O tema desenvolve-se no personagem e vice-versa. Os dois complexos temáticos que dividem o livro e sobre os quais modula sua tonalidade acabam sem peculiaridades que os explique ou resolva. Tanto quanto o homem sem qualidades, são pura plausibilidade. É por isso que Blanchot pode referir-se ao protagonista como uma representação do homem moderno: impessoal, abstrato, imerso na “neutralidade das grandes existências coletivas”, a quem as sequências de possibilidades são ilimitadas e que, “por vocação e por tormento, [tem] de viver a teoria de si mesmo, o homem abstrato que não é e não se realiza de maneira sensível”. Ulrich – nosso protagonista ganha um nome após ter sido apresentado como um “homem sem qualidades”, mas jamais um sobrenome – é uma abstração. Uma abstração intelectual, cuja humanidade é dramática, pois desenrolada principalmente no incesto nunca concretizado; mesmo sua relação consigo mesmo tem que ser projetada num outro, quase gêmeo, a única possibilidade de amar a si mesmo é através de um espelho.

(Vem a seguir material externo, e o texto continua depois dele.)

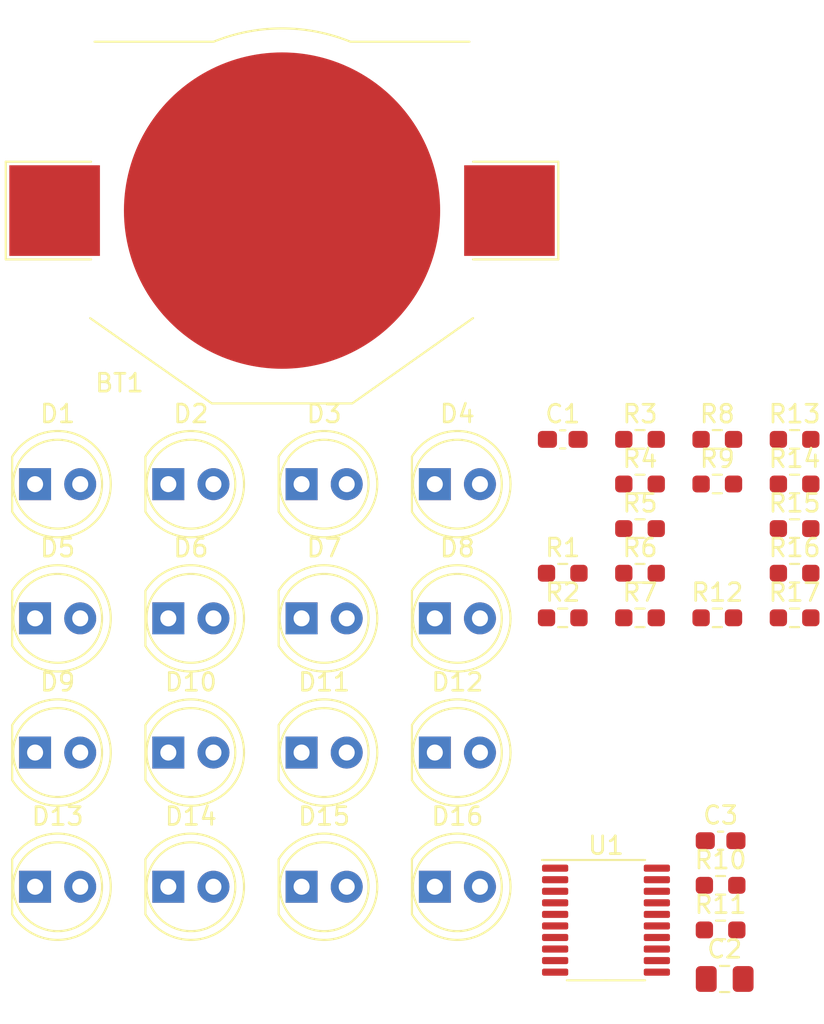
<source format=kicad_pcb>
(kicad_pcb (version 20221018) (generator pcbnew)

  (general
    (thickness 1.6)
  )

  (paper "A4")
  (layers
    (0 "F.Cu" signal)
    (31 "B.Cu" signal)
    (32 "B.Adhes" user "B.Adhesive")
    (33 "F.Adhes" user "F.Adhesive")
    (34 "B.Paste" user)
    (35 "F.Paste" user)
    (36 "B.SilkS" user "B.Silkscreen")
    (37 "F.SilkS" user "F.Silkscreen")
    (38 "B.Mask" user)
    (39 "F.Mask" user)
    (40 "Dwgs.User" user "User.Drawings")
    (41 "Cmts.User" user "User.Comments")
    (42 "Eco1.User" user "User.Eco1")
    (43 "Eco2.User" user "User.Eco2")
    (44 "Edge.Cuts" user)
    (45 "Margin" user)
    (46 "B.CrtYd" user "B.Courtyard")
    (47 "F.CrtYd" user "F.Courtyard")
    (48 "B.Fab" user)
    (49 "F.Fab" user)
    (50 "User.1" user)
    (51 "User.2" user)
    (52 "User.3" user)
    (53 "User.4" user)
    (54 "User.5" user)
    (55 "User.6" user)
    (56 "User.7" user)
    (57 "User.8" user)
    (58 "User.9" user)
  )

  (setup
    (pad_to_mask_clearance 0)
    (pcbplotparams
      (layerselection 0x00010fc_ffffffff)
      (plot_on_all_layers_selection 0x0000000_00000000)
      (disableapertmacros false)
      (usegerberextensions false)
      (usegerberattributes true)
      (usegerberadvancedattributes true)
      (creategerberjobfile true)
      (dashed_line_dash_ratio 12.000000)
      (dashed_line_gap_ratio 3.000000)
      (svgprecision 4)
      (plotframeref false)
      (viasonmask false)
      (mode 1)
      (useauxorigin false)
      (hpglpennumber 1)
      (hpglpenspeed 20)
      (hpglpendiameter 15.000000)
      (dxfpolygonmode true)
      (dxfimperialunits true)
      (dxfusepcbnewfont true)
      (psnegative false)
      (psa4output false)
      (plotreference true)
      (plotvalue true)
      (plotinvisibletext false)
      (sketchpadsonfab false)
      (subtractmaskfromsilk false)
      (outputformat 1)
      (mirror false)
      (drillshape 1)
      (scaleselection 1)
      (outputdirectory "")
    )
  )

  (net 0 "")
  (net 1 "+3V3")
  (net 2 "GND")
  (net 3 "LED1")
  (net 4 "LED5")
  (net 5 "LED9")
  (net 6 "LED13")
  (net 7 "LED2")
  (net 8 "LED6")
  (net 9 "LED10")
  (net 10 "LED14")
  (net 11 "LED3")
  (net 12 "LED7")
  (net 13 "LED11")
  (net 14 "LED15")
  (net 15 "LED4")
  (net 16 "LED8")
  (net 17 "LED12")
  (net 18 "LED16")
  (net 19 "Net-(U1-PC3)")
  (net 20 "Net-(U1-PC4)")
  (net 21 "Net-(U1-PC5)")
  (net 22 "Net-(U1-PC6)")
  (net 23 "Net-(U1-PC7)")
  (net 24 "Net-(U1-PD1)")
  (net 25 "Net-(U1-PD2)")
  (net 26 "Net-(U1-PD3)")
  (net 27 "Net-(U1-PD4)")
  (net 28 "Net-(U1-PD5)")
  (net 29 "Net-(U1-PD6)")
  (net 30 "Net-(U1-NRST{slash}PD7)")
  (net 31 "Net-(U1-OSC_OUT{slash}PA2)")
  (net 32 "Net-(U1-PD0)")
  (net 33 "Net-(U1-PC0)")
  (net 34 "Net-(U1-PC1)")
  (net 35 "Net-(U1-PC2)")
  (net 36 "unconnected-(U1-OSC_IN{slash}PA1-Pad5)")

  (footprint "LED_THT:LED_D5.0mm" (layer "F.Cu") (at 152.1925 114.26))

  (footprint "Resistor_SMD:R_0603_1608Metric_Pad0.98x0.95mm_HandSolder" (layer "F.Cu") (at 159.3925 106.68))

  (footprint "LED_THT:LED_D5.0mm" (layer "F.Cu") (at 129.6925 121.81))

  (footprint "Resistor_SMD:R_0603_1608Metric_Pad0.98x0.95mm_HandSolder" (layer "F.Cu") (at 172.4425 106.68))

  (footprint "LED_THT:LED_D5.0mm" (layer "F.Cu") (at 152.1925 106.71))

  (footprint "Resistor_SMD:R_0603_1608Metric_Pad0.98x0.95mm_HandSolder" (layer "F.Cu") (at 159.3925 104.17))

  (footprint "LED_THT:LED_D5.0mm" (layer "F.Cu") (at 144.6925 106.71))

  (footprint "LED_THT:LED_D5.0mm" (layer "F.Cu") (at 144.6925 114.26))

  (footprint "Resistor_SMD:R_0603_1608Metric_Pad0.98x0.95mm_HandSolder" (layer "F.Cu") (at 163.7425 104.17))

  (footprint "LED_THT:LED_D5.0mm" (layer "F.Cu") (at 129.6925 99.16))

  (footprint "Capacitor_SMD:C_0603_1608Metric_Pad1.08x0.95mm_HandSolder" (layer "F.Cu") (at 168.2775 119.22))

  (footprint "Resistor_SMD:R_0603_1608Metric_Pad0.98x0.95mm_HandSolder" (layer "F.Cu") (at 172.4425 101.66))

  (footprint "Resistor_SMD:R_0603_1608Metric_Pad0.98x0.95mm_HandSolder" (layer "F.Cu") (at 172.4425 96.64))

  (footprint "Resistor_SMD:R_0603_1608Metric_Pad0.98x0.95mm_HandSolder" (layer "F.Cu") (at 168.0925 106.68))

  (footprint "Resistor_SMD:R_0603_1608Metric_Pad0.98x0.95mm_HandSolder" (layer "F.Cu") (at 172.4425 99.15))

  (footprint "LED_THT:LED_D5.0mm" (layer "F.Cu") (at 137.1925 121.81))

  (footprint "Battery:BatteryHolder_Keystone_3002_1x2032" (layer "F.Cu") (at 143.5925 83.767512))

  (footprint "Resistor_SMD:R_0603_1608Metric_Pad0.98x0.95mm_HandSolder" (layer "F.Cu") (at 168.0925 96.64))

  (footprint "Package_SO:TSSOP-20_4.4x6.5mm_P0.65mm" (layer "F.Cu") (at 161.8275 123.69))

  (footprint "LED_THT:LED_D5.0mm" (layer "F.Cu") (at 137.1925 99.16))

  (footprint "Capacitor_SMD:C_0805_2012Metric_Pad1.18x1.45mm_HandSolder" (layer "F.Cu") (at 168.5075 127))

  (footprint "LED_THT:LED_D5.0mm" (layer "F.Cu") (at 152.1925 121.81))

  (footprint "LED_THT:LED_D5.0mm" (layer "F.Cu") (at 129.6925 106.71))

  (footprint "Resistor_SMD:R_0603_1608Metric_Pad0.98x0.95mm_HandSolder" (layer "F.Cu") (at 163.7425 96.64))

  (footprint "LED_THT:LED_D5.0mm" (layer "F.Cu") (at 144.6925 121.81))

  (footprint "LED_THT:LED_D5.0mm" (layer "F.Cu") (at 137.1925 106.71))

  (footprint "Resistor_SMD:R_0603_1608Metric_Pad0.98x0.95mm_HandSolder" (layer "F.Cu") (at 163.7425 106.68))

  (footprint "Resistor_SMD:R_0603_1608Metric_Pad0.98x0.95mm_HandSolder" (layer "F.Cu") (at 168.0925 99.15))

  (footprint "Resistor_SMD:R_0603_1608Metric_Pad0.98x0.95mm_HandSolder" (layer "F.Cu") (at 163.7425 99.15))

  (footprint "Resistor_SMD:R_0603_1608Metric_Pad0.98x0.95mm_HandSolder" (layer "F.Cu") (at 168.2775 121.73))

  (footprint "Resistor_SMD:R_0603_1608Metric_Pad0.98x0.95mm_HandSolder" (layer "F.Cu") (at 168.2775 124.24))

  (footprint "LED_THT:LED_D5.0mm" (layer "F.Cu") (at 137.1925 114.26))

  (footprint "LED_THT:LED_D5.0mm" (layer "F.Cu") (at 152.1925 99.16))

  (footprint "LED_THT:LED_D5.0mm" (layer "F.Cu") (at 129.6925 114.26))

  (footprint "Resistor_SMD:R_0603_1608Metric_Pad0.98x0.95mm_HandSolder" (layer "F.Cu") (at 163.7425 101.66))

  (footprint "Capacitor_SMD:C_0603_1608Metric_Pad1.08x0.95mm_HandSolder" (layer "F.Cu") (at 159.3925 96.64))

  (footprint "Resistor_SMD:R_0603_1608Metric_Pad0.98x0.95mm_HandSolder" (layer "F.Cu") (at 172.4425 104.17))

  (footprint "LED_THT:LED_D5.0mm" (layer "F.Cu") (at 144.6925 99.16))

)

</source>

A condicionalidade é perpétua e irresoluta. Ao contrário do que ocorre no conto “Na galeria”, que Kafka inicia com uma partícula condicional “se”, numa frase que é todo um parágrafo. Ela guarda uma possibilidade que é somente sonhada, o que diz o segundo parágrafo, espelhado: a realidade, que faz chorar. A possibilidade, alí, é quimérica, ao passo que a realidade, concreta, imutável e frustrante. O conto é marcado por quatro tempos: “se”, “– talvez”, no primeiro parágrafo, e, no segundo, “mas [uma vez que não é assim]” e “– uma vez que é assim, o espectador da galeria apoia o rosto sobre o parapeito e, afundado na marcha final como num sonho pesado, ele chora sem o saber”. Em Musil não há desilusão, pois ele está imerso na imprecisão de sua própria impossibilidade.